Department of Neurology and Neurological Science, Graduate School of Medicine, Tokyo Medical and Dental University, Tokyo, Japan.
Department of Neurology, Yokufukai Geriatric Hospital, Tokyo, Japan.
J Diabetes Investig. 2018 Nov;9(6):1239-1254. doi: 10.1111/jdi.12833. Epub 2018 Apr 25.
Diabetic polyneuropathy (DPN) continues to be generally considered as a "microvascular" complication of diabetes mellitus alongside nephropathy and retinopathy. The microvascular hypothesis, however, might be tempered by the concept that diabetes directly targets dorsal root ganglion sensory neurons. This neuron-specific concept, supported by accumulating evidence, might account for important features of DPN, such as its early sensory neuron degeneration.
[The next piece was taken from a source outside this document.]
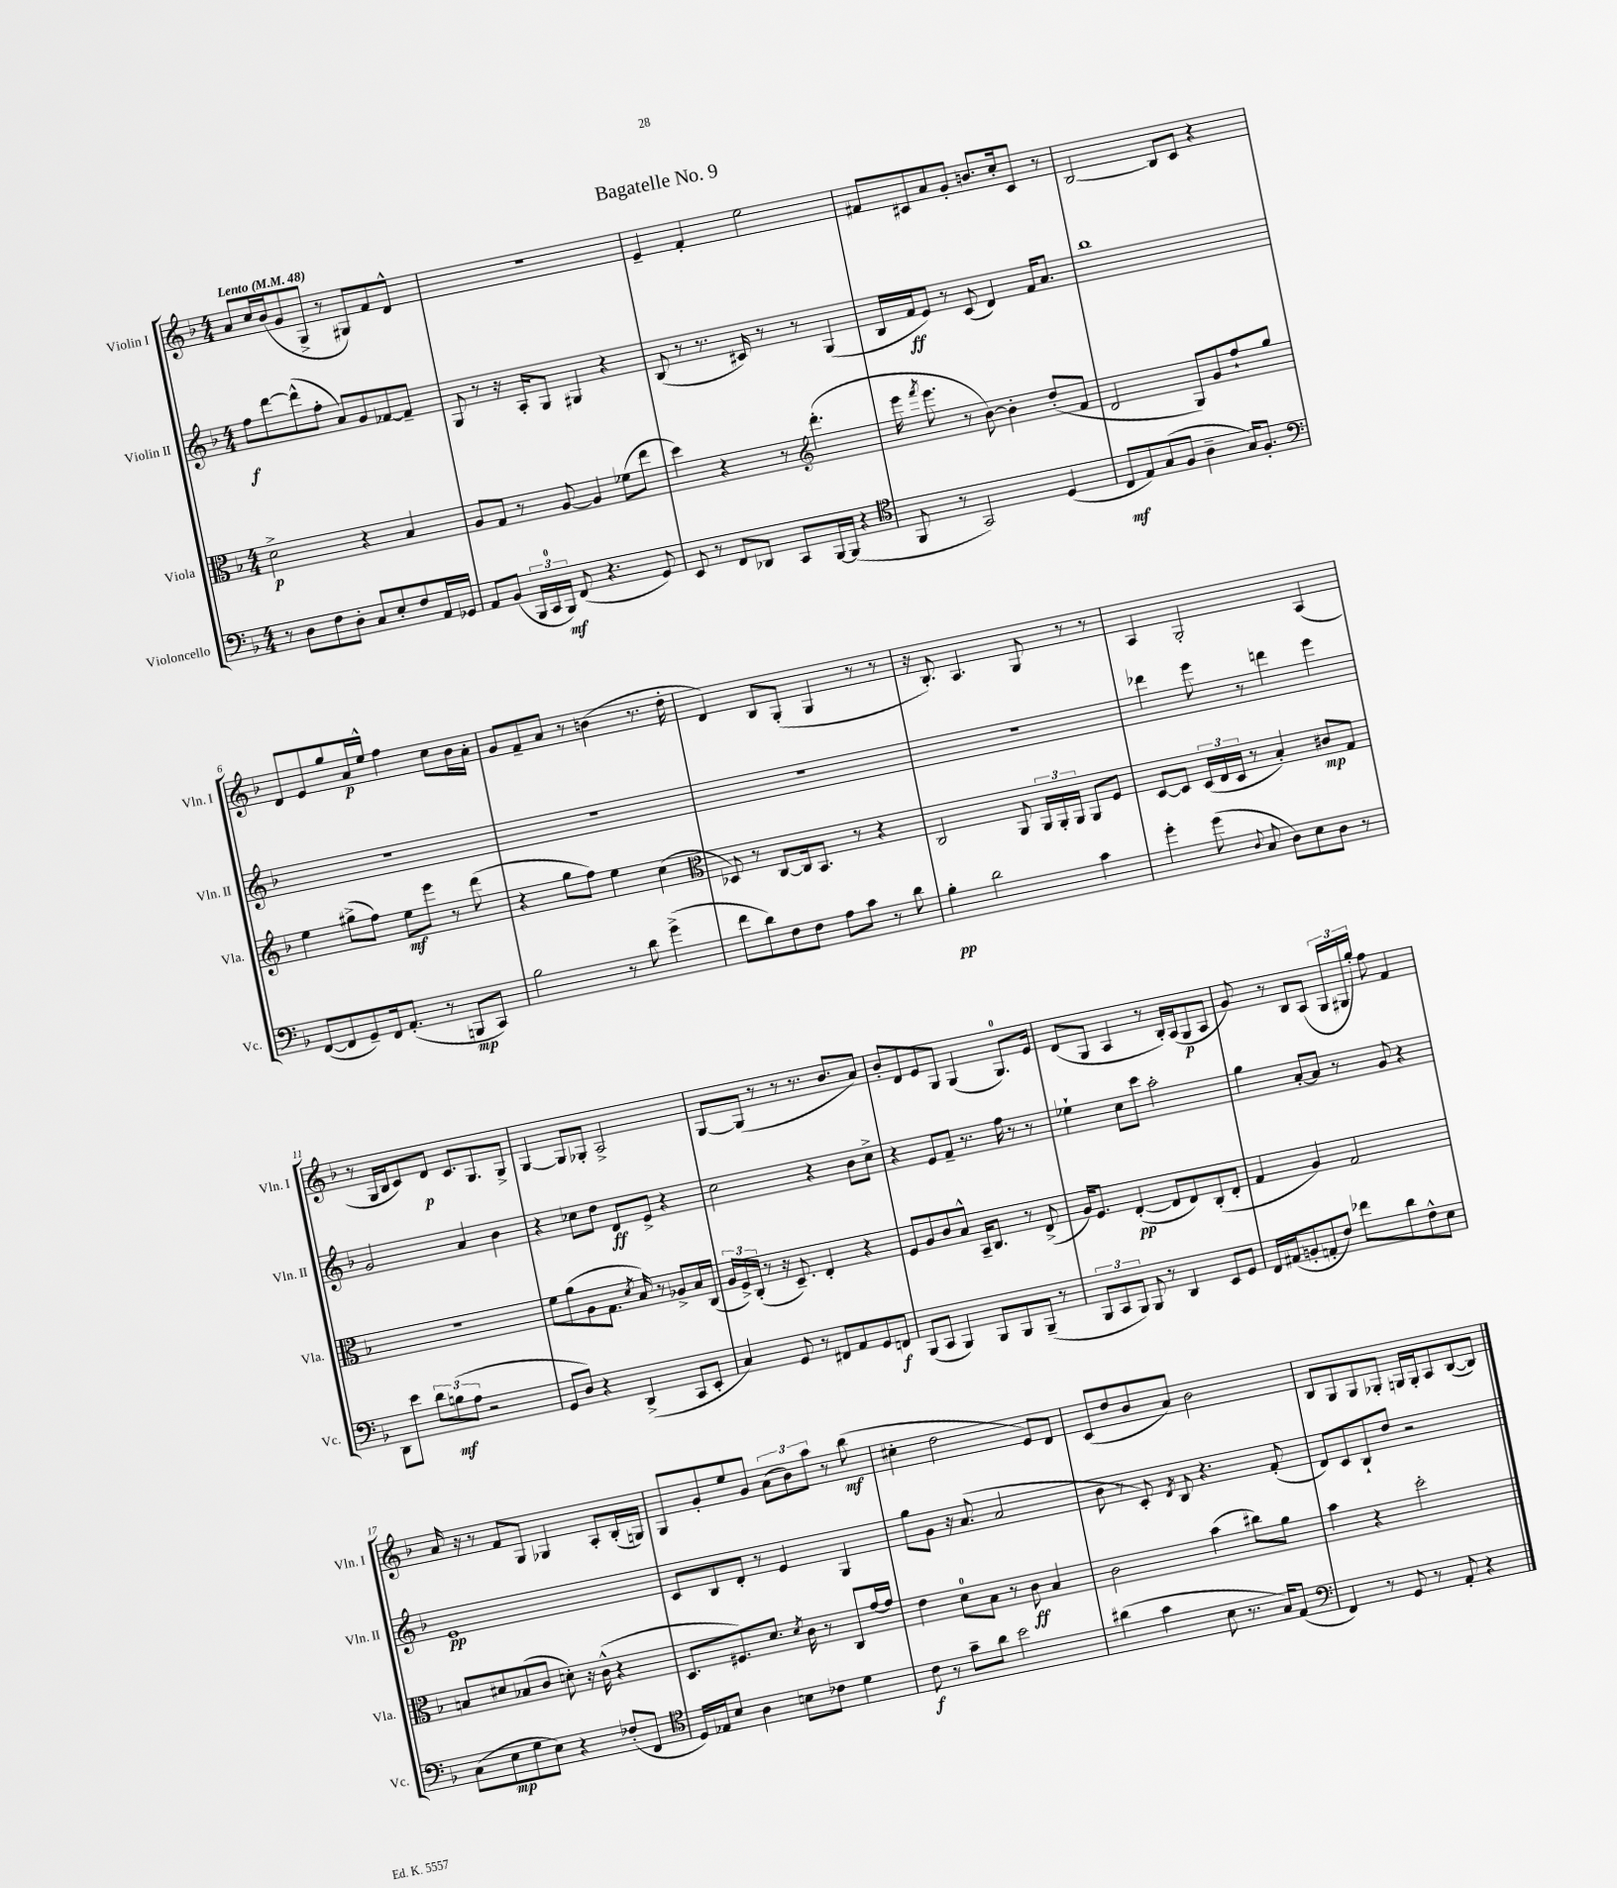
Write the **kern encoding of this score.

Diabetic sensory neurons develop neuronal atrophy alongside a series of messenger ribonucleic acid (RNA) changes related to declines in structural proteins, increases in heat shock protein, increases in the receptor for advanced glycation end-products, declines in growth factor signaling and other changes. Insulin is recognized as a potent neurotrophic factor, and insulin ligation enhances neurite outgrowth through activation of the phosphoinositide 3-kinase-protein kinase B pathway within sensory neurons and attenuates phenotypic features of experimental DPN. Several interventions, including glucagon-like peptide-1 agonism, and phosphatase and tensin homolog inhibition to activate growth signals in sensory neurons, or heat shock protein overexpression, prevent or reverse neuropathic abnormalities in experimental DPN. Diabetic sensory neurons show a unique pattern of microRNA alterations, a key element of messenger RNA silencing. For example, let-7i is widely expressed in sensory neurons, supports their growth and is depleted in experimental DPN; its replenishment improves features of DPN models. Finally, impairment of pre-messenger RNA splicing in diabetic sensory neurons including abnormal nuclear RNA metabolism and structure with loss of survival motor neuron protein, a neuron survival molecule, and overexpression of CWC22, a splicing factor, offer further novel insights. The present review addresses these new aspects of DPN sensory neurodegeneration.
糖尿病性多发性神经病(DPN)通常被认为是糖尿病的一种“微血管”并发症,与肾病和视网膜病变并列。然而,微血管假说可能会受到这样一种概念的影响,即糖尿病直接针对背根神经节感觉神经元。这一神经元特异性概念得到了越来越多的证据的支持,它可能解释了 DPN 的一些重要特征,如早期感觉神经元退化。糖尿病感觉神经元除了一系列与结构蛋白减少、热休克蛋白增加、晚期糖基化终产物受体增加、生长因子信号下降等有关的信使核糖核酸(RNA)变化外,还会发生神经元萎缩。胰岛素被认为是一种有效的神经营养因子,胰岛素结合通过激活感觉神经元中的磷酸肌醇 3-激酶-蛋白激酶 B 通路增强轴突生长,并减轻实验性 DPN 的表型特征。几种干预措施,包括胰高血糖素样肽-1 激动剂和磷酸酶和张力蛋白同源物抑制作用以激活感觉神经元中的生长信号,或热休克蛋白过表达,可预防或逆转实验性 DPN 的神经病变异常。糖尿病感觉神经元显示出独特的 microRNA 改变模式,这是信使 RNA 沉默的关键要素。例如,let-7i 在感觉神经元中广泛表达,支持其生长,并在实验性 DPN 中耗尽;其补充可改善 DPN 模型的特征。最后,糖尿病感觉神经元中前信使 RNA 剪接的损伤,包括异常的核 RNA 代谢和结构,导致运动神经元生存蛋白(一种神经元生存分子)丢失,以及剪接因子 CWC22 的过表达,提供了进一步的新见解。本综述讨论了 DPN 感觉神经退行性变的这些新方面。